Environmentally and metaphorically, the containers are a practical choice for the free public art program.
“There’s a surplus of these objects shipped here because it’s cheaper to keep them than send them back, and people are ultimately going to pick the cheaper option,” Gordon said. “Now there’s just this stockpile of steel boxes that I think a lot of people are trying to creatively reuse.”
The relatively cheap cost and transportable shape allows for constant travel throughout the county.
The spaces feature an ever-changing series of painting workshops, musical performances, writing classes, yoga and everything in between.
One day, visitors may participate in tarot card reading sessions, the next, they could learn the art of creating costumes.
“We’re trying to break away from just one definition of art,” Gordon said.
The faces on SPACEcraft’s front line include permanent and traveling artists, teachers, creators, musicians and storytellers who present their specific programs to visitors of all ages.
Visiting artist Britney Taft, a painter and elementary art education teacher at St. Petersburg’s Northwest Elementary School, creates community circle mural scenes with SPACEcraft visitors.
“Circle painting translates to all ages,” Taft said. “Everyone adds to the design and the idea is that we all add our own roles to the world and we all bring something different to the table.”

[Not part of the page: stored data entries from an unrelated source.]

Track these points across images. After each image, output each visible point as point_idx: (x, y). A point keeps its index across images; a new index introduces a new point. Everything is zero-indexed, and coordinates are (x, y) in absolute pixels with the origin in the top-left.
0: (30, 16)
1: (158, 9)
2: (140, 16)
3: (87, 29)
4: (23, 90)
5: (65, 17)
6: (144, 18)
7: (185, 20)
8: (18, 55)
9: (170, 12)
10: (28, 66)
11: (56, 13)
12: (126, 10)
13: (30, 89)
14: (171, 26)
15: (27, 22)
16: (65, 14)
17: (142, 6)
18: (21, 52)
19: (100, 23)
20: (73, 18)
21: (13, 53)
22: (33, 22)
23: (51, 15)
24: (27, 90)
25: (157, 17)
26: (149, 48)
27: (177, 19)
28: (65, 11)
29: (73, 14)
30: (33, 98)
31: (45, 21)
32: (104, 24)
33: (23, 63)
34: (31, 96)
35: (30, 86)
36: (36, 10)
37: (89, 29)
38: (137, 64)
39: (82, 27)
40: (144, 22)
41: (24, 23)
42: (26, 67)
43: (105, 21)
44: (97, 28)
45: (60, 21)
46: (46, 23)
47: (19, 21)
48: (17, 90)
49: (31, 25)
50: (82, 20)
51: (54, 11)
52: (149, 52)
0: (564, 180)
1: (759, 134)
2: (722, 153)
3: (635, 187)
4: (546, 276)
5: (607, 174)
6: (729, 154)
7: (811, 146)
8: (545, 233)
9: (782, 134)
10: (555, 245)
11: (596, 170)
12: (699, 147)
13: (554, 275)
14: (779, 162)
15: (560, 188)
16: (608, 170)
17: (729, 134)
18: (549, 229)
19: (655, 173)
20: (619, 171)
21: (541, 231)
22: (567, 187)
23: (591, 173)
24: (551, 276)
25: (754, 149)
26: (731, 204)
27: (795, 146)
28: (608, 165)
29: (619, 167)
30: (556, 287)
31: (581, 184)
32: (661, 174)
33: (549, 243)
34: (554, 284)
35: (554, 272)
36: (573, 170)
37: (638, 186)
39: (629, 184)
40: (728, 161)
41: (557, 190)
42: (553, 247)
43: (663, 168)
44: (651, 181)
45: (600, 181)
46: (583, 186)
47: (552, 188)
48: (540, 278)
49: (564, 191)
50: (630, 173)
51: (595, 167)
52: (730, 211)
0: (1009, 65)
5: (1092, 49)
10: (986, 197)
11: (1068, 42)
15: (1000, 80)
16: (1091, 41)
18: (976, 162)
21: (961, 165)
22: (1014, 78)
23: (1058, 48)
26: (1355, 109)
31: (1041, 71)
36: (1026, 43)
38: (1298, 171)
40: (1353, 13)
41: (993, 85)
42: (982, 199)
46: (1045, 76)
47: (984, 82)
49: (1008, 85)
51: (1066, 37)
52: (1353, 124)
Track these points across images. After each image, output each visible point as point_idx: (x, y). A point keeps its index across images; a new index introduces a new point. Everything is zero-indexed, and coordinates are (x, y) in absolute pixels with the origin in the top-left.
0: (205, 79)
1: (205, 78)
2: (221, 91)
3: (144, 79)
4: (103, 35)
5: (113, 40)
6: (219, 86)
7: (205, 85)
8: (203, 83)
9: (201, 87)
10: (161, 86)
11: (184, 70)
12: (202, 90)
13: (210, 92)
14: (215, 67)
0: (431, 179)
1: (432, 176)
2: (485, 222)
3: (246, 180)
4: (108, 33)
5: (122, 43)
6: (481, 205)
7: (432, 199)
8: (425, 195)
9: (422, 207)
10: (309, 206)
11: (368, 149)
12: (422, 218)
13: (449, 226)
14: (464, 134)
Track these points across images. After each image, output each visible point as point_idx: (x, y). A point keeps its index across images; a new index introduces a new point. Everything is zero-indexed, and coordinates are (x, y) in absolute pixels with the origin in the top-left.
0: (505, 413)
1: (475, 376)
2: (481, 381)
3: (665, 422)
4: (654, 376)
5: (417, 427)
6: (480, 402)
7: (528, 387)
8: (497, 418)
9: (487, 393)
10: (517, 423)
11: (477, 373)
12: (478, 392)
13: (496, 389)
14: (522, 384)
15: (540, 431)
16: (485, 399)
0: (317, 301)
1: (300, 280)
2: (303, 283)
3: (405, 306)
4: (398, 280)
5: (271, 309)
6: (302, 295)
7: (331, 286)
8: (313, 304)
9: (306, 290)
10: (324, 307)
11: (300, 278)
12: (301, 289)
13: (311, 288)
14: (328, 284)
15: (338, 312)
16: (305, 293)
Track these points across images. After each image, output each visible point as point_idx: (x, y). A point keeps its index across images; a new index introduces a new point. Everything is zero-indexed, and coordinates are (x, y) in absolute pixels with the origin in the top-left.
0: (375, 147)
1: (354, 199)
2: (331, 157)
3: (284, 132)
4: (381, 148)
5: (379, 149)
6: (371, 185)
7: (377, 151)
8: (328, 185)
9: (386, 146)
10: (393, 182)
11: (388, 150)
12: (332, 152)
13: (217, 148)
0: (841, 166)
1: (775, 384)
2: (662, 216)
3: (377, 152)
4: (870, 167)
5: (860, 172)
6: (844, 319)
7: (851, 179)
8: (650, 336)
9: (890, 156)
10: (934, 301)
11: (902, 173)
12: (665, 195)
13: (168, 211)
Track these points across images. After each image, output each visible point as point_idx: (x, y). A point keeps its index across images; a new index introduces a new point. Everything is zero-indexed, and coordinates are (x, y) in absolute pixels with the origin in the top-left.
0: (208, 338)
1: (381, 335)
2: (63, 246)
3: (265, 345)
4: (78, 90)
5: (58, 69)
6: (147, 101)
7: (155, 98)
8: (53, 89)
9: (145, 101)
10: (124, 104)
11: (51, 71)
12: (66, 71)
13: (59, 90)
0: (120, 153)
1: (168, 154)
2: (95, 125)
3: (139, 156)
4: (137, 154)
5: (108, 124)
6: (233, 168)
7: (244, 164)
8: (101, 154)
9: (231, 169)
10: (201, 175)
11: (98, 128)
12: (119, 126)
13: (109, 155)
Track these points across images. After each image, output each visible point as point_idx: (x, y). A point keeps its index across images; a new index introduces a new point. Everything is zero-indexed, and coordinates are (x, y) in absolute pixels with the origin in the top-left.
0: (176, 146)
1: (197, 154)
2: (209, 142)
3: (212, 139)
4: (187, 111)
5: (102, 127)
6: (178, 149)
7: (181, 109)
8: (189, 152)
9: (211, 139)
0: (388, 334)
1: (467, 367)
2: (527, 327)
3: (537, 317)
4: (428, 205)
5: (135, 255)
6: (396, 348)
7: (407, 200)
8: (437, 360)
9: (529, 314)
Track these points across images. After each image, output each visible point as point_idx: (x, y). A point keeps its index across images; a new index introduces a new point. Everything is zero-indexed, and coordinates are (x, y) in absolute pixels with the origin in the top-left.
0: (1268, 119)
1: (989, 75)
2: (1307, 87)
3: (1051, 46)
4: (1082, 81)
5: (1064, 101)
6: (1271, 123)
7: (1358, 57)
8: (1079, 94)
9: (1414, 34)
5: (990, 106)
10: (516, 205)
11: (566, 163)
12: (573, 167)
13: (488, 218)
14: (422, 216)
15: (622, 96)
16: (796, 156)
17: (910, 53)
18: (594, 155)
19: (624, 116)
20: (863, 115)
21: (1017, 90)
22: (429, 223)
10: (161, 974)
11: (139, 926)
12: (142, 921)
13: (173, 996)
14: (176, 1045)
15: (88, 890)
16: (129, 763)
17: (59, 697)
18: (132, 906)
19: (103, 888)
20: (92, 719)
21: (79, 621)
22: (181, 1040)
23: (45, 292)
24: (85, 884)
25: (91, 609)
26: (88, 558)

Her murals travel with the Make and Play container, seeing a new park every few months.
Permanent facilitators like Emily Stone, a fiber artist, revels in creating small, paper books with students on a regular basis.
“Who doesn’t love a little paper object that says, ‘I love you’?’’ Stone said.
If you’re visiting the Make and Play exhibit on one of the two operating days, chances are you’ll create one with Stone.
“I was not exposed to things like this at a young age because I’m from a small town in Southern Louisiana. As a queer woman and an artist, St. Pete quickly became home,” Stone said. “I didn’t even know I was an artist until I was 22 and was working in a gallery, and I never looked back.”
Stone’s journey has pushed her to forge a connection with the kids who visit the sites.
At one location, she recalls a 13-year-old boy who started out in a paper-creating program with disdain, but left inspired.
“He was clearly in a very teenage state of mind, but this person did not want to put down what he was doing by the end of it,” Stone recalls. “I think about that kid and if I could have been exposed to art that young how it could have changed my whole trajectory.”
Art Town, USA
Gordon, Boucher and Elmer connected through Boucher’s 2013 creative project, Nomad Art Bus, a continuing volunteer-run program that brings pop-up artistic workshops to juvenile detention centers, foster homes, halfway houses and other places where access to creative resources can be lacking.
SPACEcraft’s approach differs from the Nomad Art Bus, but the premise of bringing artistic expression to unlikely spaces is the same.
According to Gordon, SPACEcraft’s journey to Gulfport marks a shift from other sites.
“Moving into Gulfport is significant and exciting,” Gordon said. “We’re excited to land in a community that is so supportive of the arts.”
While future landing spots are still to be announced, the shift in SPACEcraft’s flight plan could bring the project to areas that are more central to St. Petersburg.
“When we’d go to these more rural areas it really made me aware that public art should be spread everywhere,” Taft said. “With the art foundation Gulfport already has, this is going to be a really wonderful thing in a wonderful community.”